_AIM OF THE TASK_: Filter task. Return each line of the material that holds the string "center".

BEGIN RECORDED INFORMATION

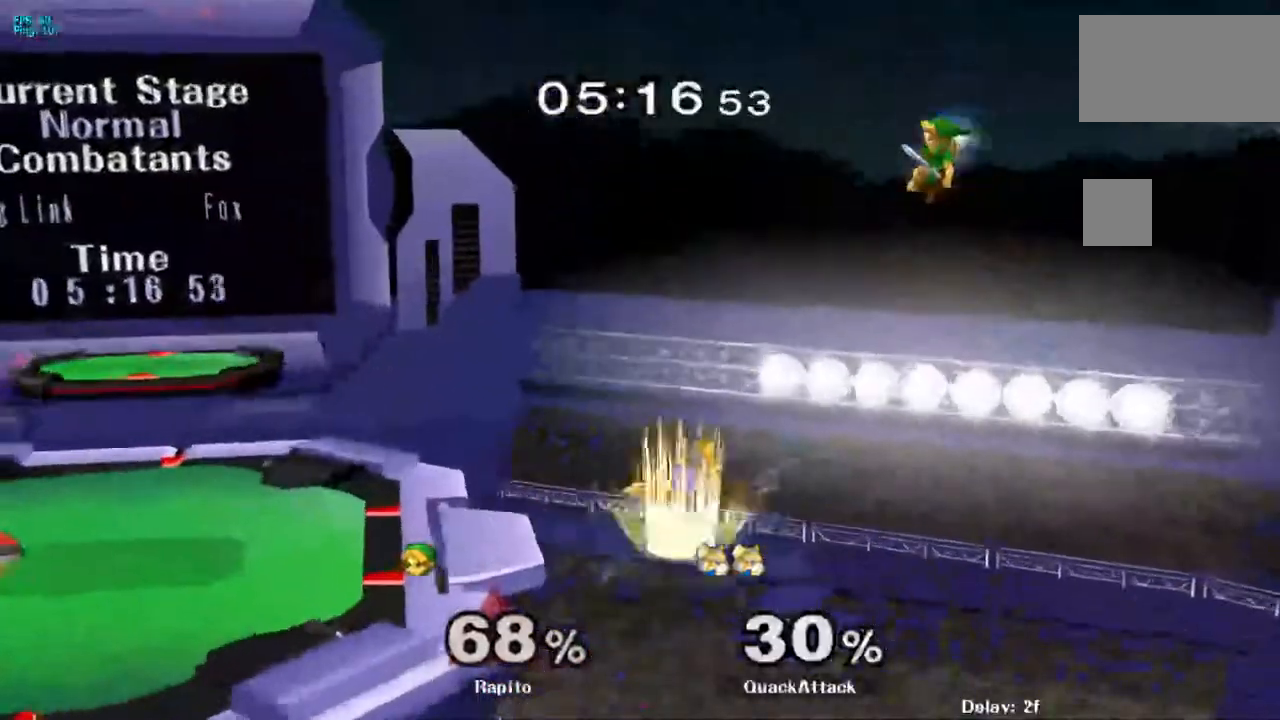
{"buttons": [], "left_stick": "up-left", "right_stick": "up-left", "events": [[33, "B", "up"], [250, "left_stick", "right"], [417, "right_stick", "up-left"], [500, "left_stick", "up-left"]]}
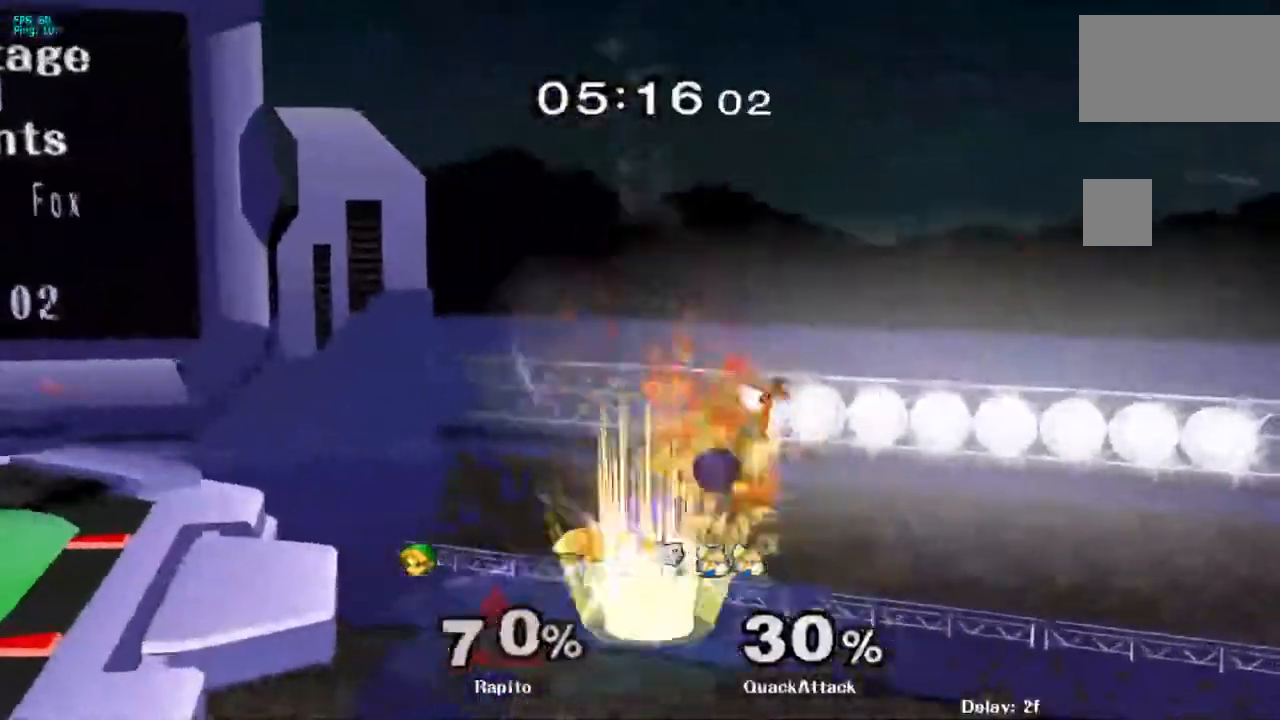
{"buttons": [], "left_stick": "up-left", "right_stick": "center", "events": [[17, "right_stick", "center"]]}
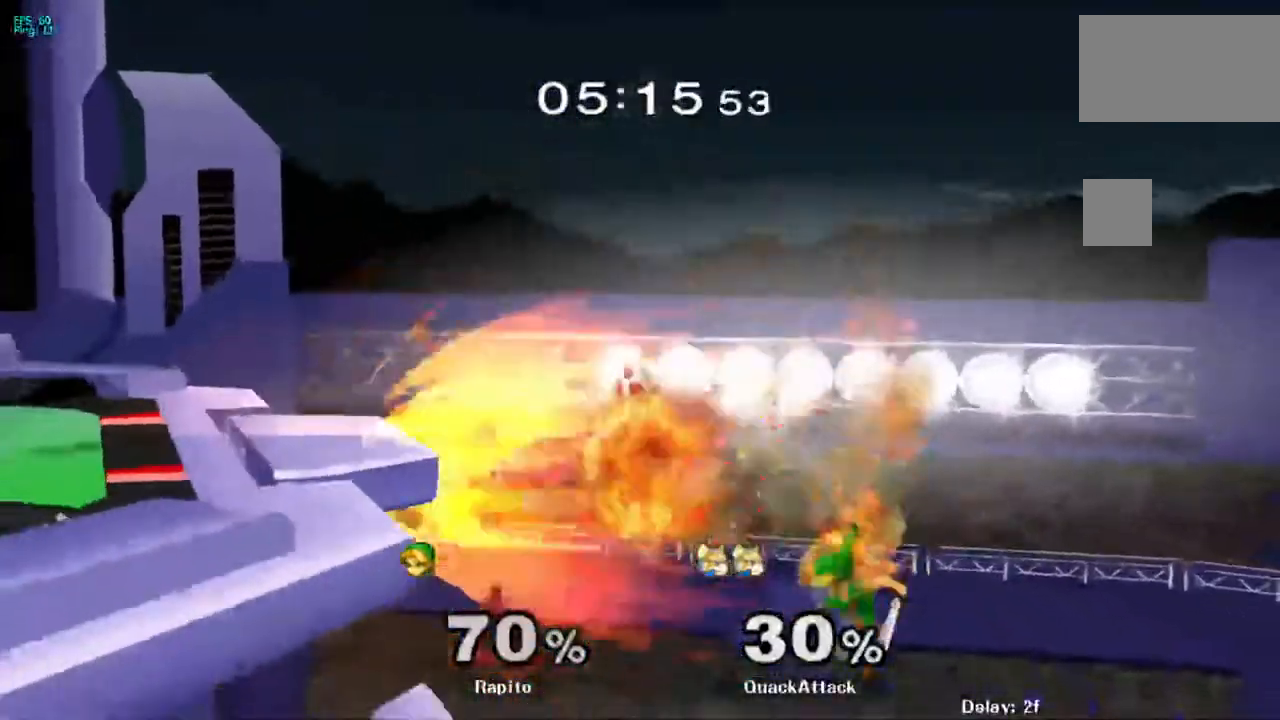
{"buttons": ["B"], "left_stick": "up-left", "right_stick": "center", "events": [[250, "B", "down"], [400, "B", "up"], [467, "B", "down"]]}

END RECORDED INFORMATION

_RESULT FOR THIS TASK_:
{"buttons": [], "left_stick": "up-left", "right_stick": "center", "events": [[17, "right_stick", "center"]]}
{"buttons": ["B"], "left_stick": "up-left", "right_stick": "center", "events": [[250, "B", "down"], [400, "B", "up"], [467, "B", "down"]]}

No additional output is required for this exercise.